TASK
Repeat the data exactly as given below, dropping every picture.

RECORD SET
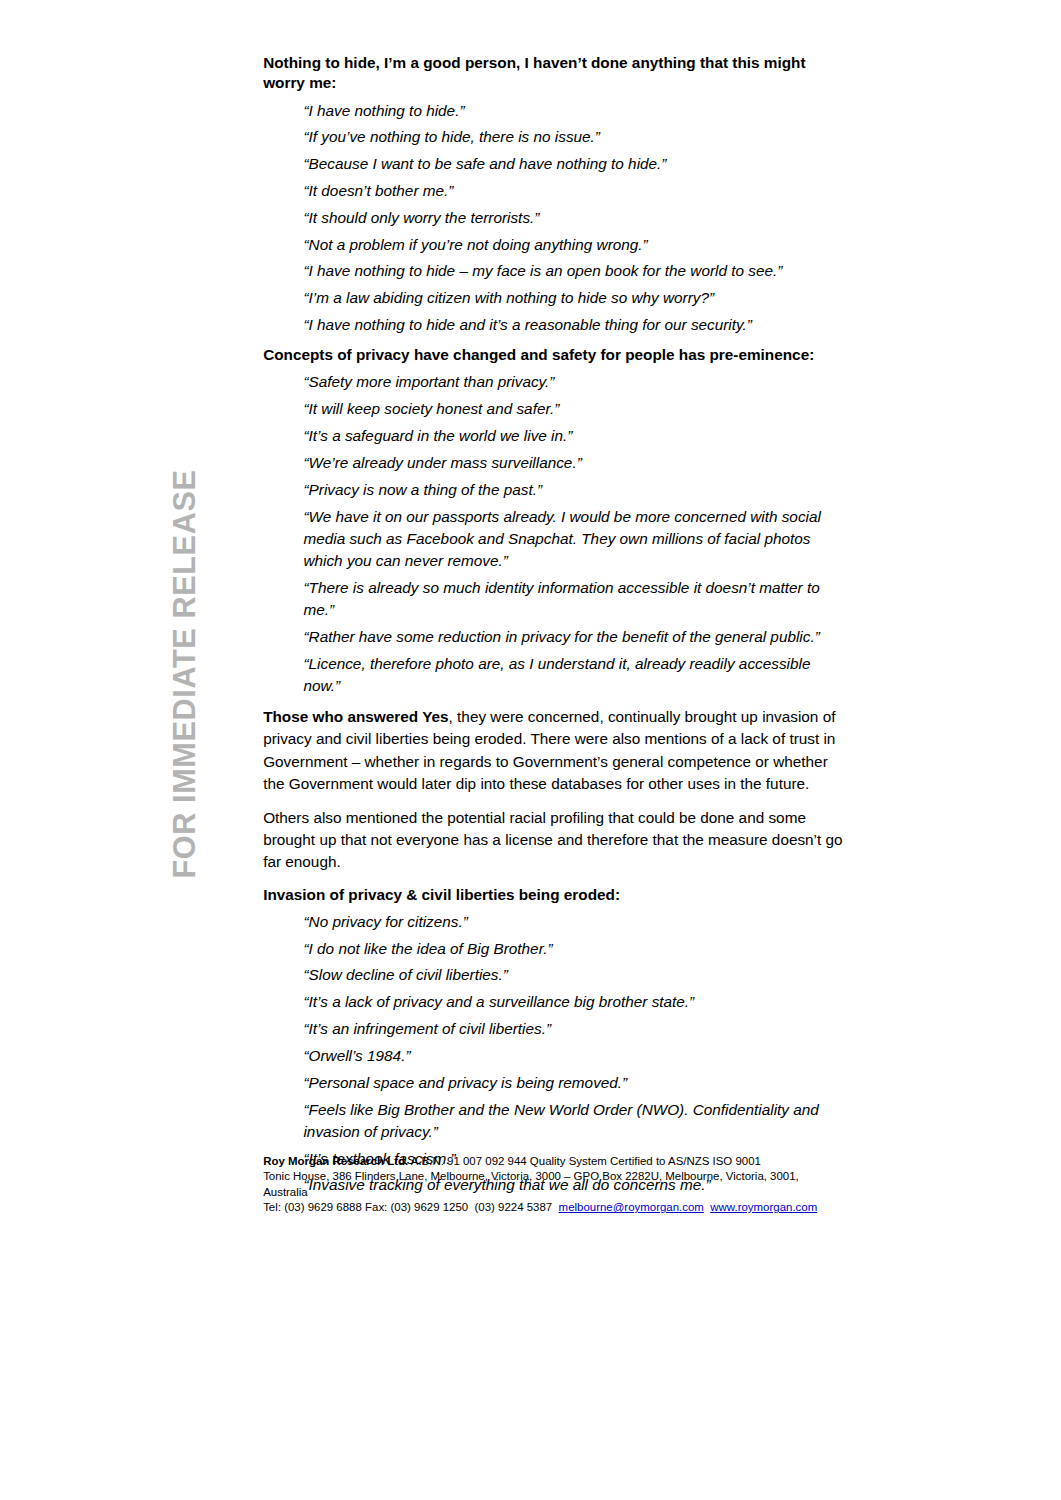FOR IMMEDIATE RELEASE
Nothing to hide, I’m a good person, I haven’t done anything that this might worry me:
“I have nothing to hide.”
“If you’ve nothing to hide, there is no issue.”
“Because I want to be safe and have nothing to hide.”
“It doesn’t bother me.”
“It should only worry the terrorists.”
“Not a problem if you’re not doing anything wrong.”
“I have nothing to hide – my face is an open book for the world to see.”
“I’m a law abiding citizen with nothing to hide so why worry?”
“I have nothing to hide and it’s a reasonable thing for our security.”
Concepts of privacy have changed and safety for people has pre-eminence:
“Safety more important than privacy.”
“It will keep society honest and safer.”
“It’s a safeguard in the world we live in.”
“We’re already under mass surveillance.”
“Privacy is now a thing of the past.”
“We have it on our passports already. I would be more concerned with social media such as Facebook and Snapchat. They own millions of facial photos which you can never remove.”
“There is already so much identity information accessible it doesn’t matter to me.”
“Rather have some reduction in privacy for the benefit of the general public.”
“Licence, therefore photo are, as I understand it, already readily accessible now.”
Those who answered Yes, they were concerned, continually brought up invasion of privacy and civil liberties being eroded. There were also mentions of a lack of trust in Government – whether in regards to Government’s general competence or whether the Government would later dip into these databases for other uses in the future.
Others also mentioned the potential racial profiling that could be done and some brought up that not everyone has a license and therefore that the measure doesn’t go far enough.
Invasion of privacy & civil liberties being eroded:
“No privacy for citizens.”
“I do not like the idea of Big Brother.”
“Slow decline of civil liberties.”
“It’s a lack of privacy and a surveillance big brother state.”
“It’s an infringement of civil liberties.”
“Orwell’s 1984.”
“Personal space and privacy is being removed.”
“Feels like Big Brother and the New World Order (NWO). Confidentiality and invasion of privacy.”
“It’s textbook fascism.”
“Invasive tracking of everything that we all do concerns me.”
Roy Morgan Research Ltd. A.B.N. 91 007 092 944 Quality System Certified to AS/NZS ISO 9001
Tonic House, 386 Flinders Lane, Melbourne, Victoria, 3000 – GPO Box 2282U, Melbourne, Victoria, 3001, Australia
Tel: (03) 9629 6888 Fax: (03) 9629 1250 (03) 9224 5387 melbourne@roymorgan.com www.roymorgan.com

WRITTEN RESPONSE
FOR IMMEDIATE RELEASE
Nothing to hide, I’m a good person, I haven’t done anything that this might worry me:
“I have nothing to hide.”
“If you’ve nothing to hide, there is no issue.”
“Because I want to be safe and have nothing to hide.”
“It doesn’t bother me.”
“It should only worry the terrorists.”
“Not a problem if you’re not doing anything wrong.”
“I have nothing to hide – my face is an open book for the world to see.”
“I’m a law abiding citizen with nothing to hide so why worry?”
“I have nothing to hide and it’s a reasonable thing for our security.”
Concepts of privacy have changed and safety for people has pre-eminence:
“Safety more important than privacy.”
“It will keep society honest and safer.”
“It’s a safeguard in the world we live in.”
“We’re already under mass surveillance.”
“Privacy is now a thing of the past.”
“We have it on our passports already. I would be more concerned with social media such as Facebook and Snapchat. They own millions of facial photos which you can never remove.”
“There is already so much identity information accessible it doesn’t matter to me.”
“Rather have some reduction in privacy for the benefit of the general public.”
“Licence, therefore photo are, as I understand it, already readily accessible now.”
Those who answered Yes, they were concerned, continually brought up invasion of privacy and civil liberties being eroded. There were also mentions of a lack of trust in Government – whether in regards to Government’s general competence or whether the Government would later dip into these databases for other uses in the future.
Others also mentioned the potential racial profiling that could be done and some brought up that not everyone has a license and therefore that the measure doesn’t go far enough.
Invasion of privacy & civil liberties being eroded:
“No privacy for citizens.”
“I do not like the idea of Big Brother.”
“Slow decline of civil liberties.”
“It’s a lack of privacy and a surveillance big brother state.”
“It’s an infringement of civil liberties.”
“Orwell’s 1984.”
“Personal space and privacy is being removed.”
“Feels like Big Brother and the New World Order (NWO). Confidentiality and invasion of privacy.”
“It’s textbook fascism.”
“Invasive tracking of everything that we all do concerns me.”
Roy Morgan Research Ltd. A.B.N. 91 007 092 944 Quality System Certified to AS/NZS ISO 9001
Tonic House, 386 Flinders Lane, Melbourne, Victoria, 3000 – GPO Box 2282U, Melbourne, Victoria, 3001, Australia
Tel: (03) 9629 6888 Fax: (03) 9629 1250 (03) 9224 5387 melbourne@roymorgan.com www.roymorgan.com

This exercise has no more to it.